-- TASK DESCRIPTION --
Write out the records below again, swapping each occurrence of "Ad Manager" for "Ad Platform" and leaving everything else unchanged.
Start of AVAILABLE DATA
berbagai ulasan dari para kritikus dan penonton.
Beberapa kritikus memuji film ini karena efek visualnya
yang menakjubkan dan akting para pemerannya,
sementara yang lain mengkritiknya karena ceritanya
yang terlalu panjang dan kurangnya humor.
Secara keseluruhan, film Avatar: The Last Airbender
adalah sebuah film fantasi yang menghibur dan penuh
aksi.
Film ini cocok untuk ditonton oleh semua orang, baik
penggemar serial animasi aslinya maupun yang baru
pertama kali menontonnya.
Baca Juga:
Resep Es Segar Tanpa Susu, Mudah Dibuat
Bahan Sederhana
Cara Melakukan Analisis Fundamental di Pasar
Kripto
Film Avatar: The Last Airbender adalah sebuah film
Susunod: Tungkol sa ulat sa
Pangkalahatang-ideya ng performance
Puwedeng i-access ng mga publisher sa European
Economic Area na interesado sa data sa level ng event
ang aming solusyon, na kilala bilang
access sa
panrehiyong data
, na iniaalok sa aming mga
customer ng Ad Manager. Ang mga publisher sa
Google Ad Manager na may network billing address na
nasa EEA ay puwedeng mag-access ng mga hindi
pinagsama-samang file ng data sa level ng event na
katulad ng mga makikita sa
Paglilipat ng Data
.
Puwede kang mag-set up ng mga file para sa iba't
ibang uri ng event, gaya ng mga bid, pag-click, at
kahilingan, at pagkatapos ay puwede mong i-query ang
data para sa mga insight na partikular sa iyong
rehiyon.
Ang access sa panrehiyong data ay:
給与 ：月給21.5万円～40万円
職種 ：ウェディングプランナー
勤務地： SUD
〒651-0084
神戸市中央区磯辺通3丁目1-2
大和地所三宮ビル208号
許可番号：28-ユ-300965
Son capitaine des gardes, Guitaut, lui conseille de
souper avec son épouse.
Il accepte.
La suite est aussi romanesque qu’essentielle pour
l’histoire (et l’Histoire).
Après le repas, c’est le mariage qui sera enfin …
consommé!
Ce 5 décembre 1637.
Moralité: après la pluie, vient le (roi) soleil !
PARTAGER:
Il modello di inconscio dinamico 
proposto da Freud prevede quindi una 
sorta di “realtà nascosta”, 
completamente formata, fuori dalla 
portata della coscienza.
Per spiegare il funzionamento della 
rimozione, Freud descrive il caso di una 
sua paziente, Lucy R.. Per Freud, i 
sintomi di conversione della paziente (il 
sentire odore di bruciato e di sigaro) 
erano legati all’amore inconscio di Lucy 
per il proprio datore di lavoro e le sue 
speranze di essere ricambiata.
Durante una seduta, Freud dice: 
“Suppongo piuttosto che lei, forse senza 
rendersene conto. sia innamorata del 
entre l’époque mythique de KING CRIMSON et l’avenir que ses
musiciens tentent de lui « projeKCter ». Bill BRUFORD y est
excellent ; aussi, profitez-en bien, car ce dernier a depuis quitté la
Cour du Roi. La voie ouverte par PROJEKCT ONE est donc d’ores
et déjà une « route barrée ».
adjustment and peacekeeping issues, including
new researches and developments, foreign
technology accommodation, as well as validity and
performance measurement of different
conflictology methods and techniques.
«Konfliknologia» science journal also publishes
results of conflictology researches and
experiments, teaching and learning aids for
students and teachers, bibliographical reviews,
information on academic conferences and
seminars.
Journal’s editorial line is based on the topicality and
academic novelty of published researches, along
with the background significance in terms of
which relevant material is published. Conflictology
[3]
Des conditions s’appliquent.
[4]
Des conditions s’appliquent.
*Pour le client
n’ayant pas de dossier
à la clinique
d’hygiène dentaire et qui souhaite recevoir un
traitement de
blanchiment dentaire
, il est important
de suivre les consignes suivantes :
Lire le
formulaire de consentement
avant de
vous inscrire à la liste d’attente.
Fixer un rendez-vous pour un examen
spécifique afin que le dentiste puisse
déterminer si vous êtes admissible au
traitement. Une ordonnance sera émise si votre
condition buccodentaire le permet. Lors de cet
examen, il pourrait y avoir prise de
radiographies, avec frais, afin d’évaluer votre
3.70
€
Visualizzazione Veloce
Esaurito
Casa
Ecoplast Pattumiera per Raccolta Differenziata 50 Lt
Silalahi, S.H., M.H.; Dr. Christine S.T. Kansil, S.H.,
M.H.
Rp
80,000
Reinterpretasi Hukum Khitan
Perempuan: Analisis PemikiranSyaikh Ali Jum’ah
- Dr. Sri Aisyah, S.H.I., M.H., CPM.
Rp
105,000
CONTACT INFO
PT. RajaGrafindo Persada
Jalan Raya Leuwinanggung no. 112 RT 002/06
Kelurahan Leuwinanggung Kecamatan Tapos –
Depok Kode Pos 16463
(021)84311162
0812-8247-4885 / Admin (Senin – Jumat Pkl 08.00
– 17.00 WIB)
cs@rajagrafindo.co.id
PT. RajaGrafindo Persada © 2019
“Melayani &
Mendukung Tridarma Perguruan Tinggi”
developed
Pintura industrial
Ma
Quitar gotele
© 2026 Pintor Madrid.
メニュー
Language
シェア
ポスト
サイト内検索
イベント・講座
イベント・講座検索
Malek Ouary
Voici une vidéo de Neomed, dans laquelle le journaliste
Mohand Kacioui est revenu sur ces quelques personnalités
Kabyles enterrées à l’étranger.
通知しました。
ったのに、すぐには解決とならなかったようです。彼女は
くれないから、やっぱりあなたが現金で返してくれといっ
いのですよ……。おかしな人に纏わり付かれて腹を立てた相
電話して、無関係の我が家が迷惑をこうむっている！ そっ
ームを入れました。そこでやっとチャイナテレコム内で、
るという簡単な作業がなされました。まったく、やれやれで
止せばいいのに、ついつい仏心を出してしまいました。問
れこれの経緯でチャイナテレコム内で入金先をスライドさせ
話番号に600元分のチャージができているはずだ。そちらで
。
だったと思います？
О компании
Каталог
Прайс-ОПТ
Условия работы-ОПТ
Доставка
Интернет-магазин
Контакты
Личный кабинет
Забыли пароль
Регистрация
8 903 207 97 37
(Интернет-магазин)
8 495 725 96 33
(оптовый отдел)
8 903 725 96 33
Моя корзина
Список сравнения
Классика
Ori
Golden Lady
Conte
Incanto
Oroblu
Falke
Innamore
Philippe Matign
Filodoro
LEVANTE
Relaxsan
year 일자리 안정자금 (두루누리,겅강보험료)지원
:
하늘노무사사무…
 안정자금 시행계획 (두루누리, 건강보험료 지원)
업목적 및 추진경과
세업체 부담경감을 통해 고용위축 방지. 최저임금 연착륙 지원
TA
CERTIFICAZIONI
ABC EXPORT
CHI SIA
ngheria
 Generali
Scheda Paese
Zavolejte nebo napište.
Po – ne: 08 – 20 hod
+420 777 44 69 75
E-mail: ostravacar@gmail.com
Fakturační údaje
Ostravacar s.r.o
End of AVAILABLE DATA
-- FINISHED EXERCISE --
berbagai ulasan dari para kritikus dan penonton.
Beberapa kritikus memuji film ini karena efek visualnya
yang menakjubkan dan akting para pemerannya,
sementara yang lain mengkritiknya karena ceritanya
yang terlalu panjang dan kurangnya humor.
Secara keseluruhan, film Avatar: The Last Airbender
adalah sebuah film fantasi yang menghibur dan penuh
aksi.
Film ini cocok untuk ditonton oleh semua orang, baik
penggemar serial animasi aslinya maupun yang baru
pertama kali menontonnya.
Baca Juga:
Resep Es Segar Tanpa Susu, Mudah Dibuat
Bahan Sederhana
Cara Melakukan Analisis Fundamental di Pasar
Kripto
Film Avatar: The Last Airbender adalah sebuah film
Susunod: Tungkol sa ulat sa
Pangkalahatang-ideya ng performance
Puwedeng i-access ng mga publisher sa European
Economic Area na interesado sa data sa level ng event
ang aming solusyon, na kilala bilang
access sa
panrehiyong data
, na iniaalok sa aming mga
customer ng Ad Platform. Ang mga publisher sa
Google Ad Platform na may network billing address na
nasa EEA ay puwedeng mag-access ng mga hindi
pinagsama-samang file ng data sa level ng event na
katulad ng mga makikita sa
Paglilipat ng Data
.
Puwede kang mag-set up ng mga file para sa iba't
ibang uri ng event, gaya ng mga bid, pag-click, at
kahilingan, at pagkatapos ay puwede mong i-query ang
data para sa mga insight na partikular sa iyong
rehiyon.
Ang access sa panrehiyong data ay:
給与 ：月給21.5万円～40万円
職種 ：ウェディングプランナー
勤務地： SUD
〒651-0084
神戸市中央区磯辺通3丁目1-2
大和地所三宮ビル208号
許可番号：28-ユ-300965
Son capitaine des gardes, Guitaut, lui conseille de
souper avec son épouse.
Il accepte.
La suite est aussi romanesque qu’essentielle pour
l’histoire (et l’Histoire).
Après le repas, c’est le mariage qui sera enfin …
consommé!
Ce 5 décembre 1637.
Moralité: après la pluie, vient le (roi) soleil !
PARTAGER:
Il modello di inconscio dinamico 
proposto da Freud prevede quindi una 
sorta di “realtà nascosta”, 
completamente formata, fuori dalla 
portata della coscienza.
Per spiegare il funzionamento della 
rimozione, Freud descrive il caso di una 
sua paziente, Lucy R.. Per Freud, i 
sintomi di conversione della paziente (il 
sentire odore di bruciato e di sigaro) 
erano legati all’amore inconscio di Lucy 
per il proprio datore di lavoro e le sue 
speranze di essere ricambiata.
Durante una seduta, Freud dice: 
“Suppongo piuttosto che lei, forse senza 
rendersene conto. sia innamorata del 
entre l’époque mythique de KING CRIMSON et l’avenir que ses
musiciens tentent de lui « projeKCter ». Bill BRUFORD y est
excellent ; aussi, profitez-en bien, car ce dernier a depuis quitté la
Cour du Roi. La voie ouverte par PROJEKCT ONE est donc d’ores
et déjà une « route barrée ».
adjustment and peacekeeping issues, including
new researches and developments, foreign
technology accommodation, as well as validity and
performance measurement of different
conflictology methods and techniques.
«Konfliknologia» science journal also publishes
results of conflictology researches and
experiments, teaching and learning aids for
students and teachers, bibliographical reviews,
information on academic conferences and
seminars.
Journal’s editorial line is based on the topicality and
academic novelty of published researches, along
with the background significance in terms of
which relevant material is published. Conflictology
[3]
Des conditions s’appliquent.
[4]
Des conditions s’appliquent.
*Pour le client
n’ayant pas de dossier
à la clinique
d’hygiène dentaire et qui souhaite recevoir un
traitement de
blanchiment dentaire
, il est important
de suivre les consignes suivantes :
Lire le
formulaire de consentement
avant de
vous inscrire à la liste d’attente.
Fixer un rendez-vous pour un examen
spécifique afin que le dentiste puisse
déterminer si vous êtes admissible au
traitement. Une ordonnance sera émise si votre
condition buccodentaire le permet. Lors de cet
examen, il pourrait y avoir prise de
radiographies, avec frais, afin d’évaluer votre
3.70
€
Visualizzazione Veloce
Esaurito
Casa
Ecoplast Pattumiera per Raccolta Differenziata 50 Lt
Silalahi, S.H., M.H.; Dr. Christine S.T. Kansil, S.H.,
M.H.
Rp
80,000
Reinterpretasi Hukum Khitan
Perempuan: Analisis PemikiranSyaikh Ali Jum’ah
- Dr. Sri Aisyah, S.H.I., M.H., CPM.
Rp
105,000
CONTACT INFO
PT. RajaGrafindo Persada
Jalan Raya Leuwinanggung no. 112 RT 002/06
Kelurahan Leuwinanggung Kecamatan Tapos –
Depok Kode Pos 16463
(021)84311162
0812-8247-4885 / Admin (Senin – Jumat Pkl 08.00
– 17.00 WIB)
cs@rajagrafindo.co.id
PT. RajaGrafindo Persada © 2019
“Melayani &
Mendukung Tridarma Perguruan Tinggi”
developed
Pintura industrial
Ma
Quitar gotele
© 2026 Pintor Madrid.
メニュー
Language
シェア
ポスト
サイト内検索
イベント・講座
イベント・講座検索
Malek Ouary
Voici une vidéo de Neomed, dans laquelle le journaliste
Mohand Kacioui est revenu sur ces quelques personnalités
Kabyles enterrées à l’étranger.
通知しました。
ったのに、すぐには解決とならなかったようです。彼女は
くれないから、やっぱりあなたが現金で返してくれといっ
いのですよ……。おかしな人に纏わり付かれて腹を立てた相
電話して、無関係の我が家が迷惑をこうむっている！ そっ
ームを入れました。そこでやっとチャイナテレコム内で、
るという簡単な作業がなされました。まったく、やれやれで
止せばいいのに、ついつい仏心を出してしまいました。問
れこれの経緯でチャイナテレコム内で入金先をスライドさせ
話番号に600元分のチャージができているはずだ。そちらで
。
だったと思います？
О компании
Каталог
Прайс-ОПТ
Условия работы-ОПТ
Доставка
Интернет-магазин
Контакты
Личный кабинет
Забыли пароль
Регистрация
8 903 207 97 37
(Интернет-магазин)
8 495 725 96 33
(оптовый отдел)
8 903 725 96 33
Моя корзина
Список сравнения
Классика
Ori
Golden Lady
Conte
Incanto
Oroblu
Falke
Innamore
Philippe Matign
Filodoro
LEVANTE
Relaxsan
year 일자리 안정자금 (두루누리,겅강보험료)지원
:
하늘노무사사무…
 안정자금 시행계획 (두루누리, 건강보험료 지원)
업목적 및 추진경과
세업체 부담경감을 통해 고용위축 방지. 최저임금 연착륙 지원
TA
CERTIFICAZIONI
ABC EXPORT
CHI SIA
ngheria
 Generali
Scheda Paese
Zavolejte nebo napište.
Po – ne: 08 – 20 hod
+420 777 44 69 75
E-mail: ostravacar@gmail.com
Fakturační údaje
Ostravacar s.r.o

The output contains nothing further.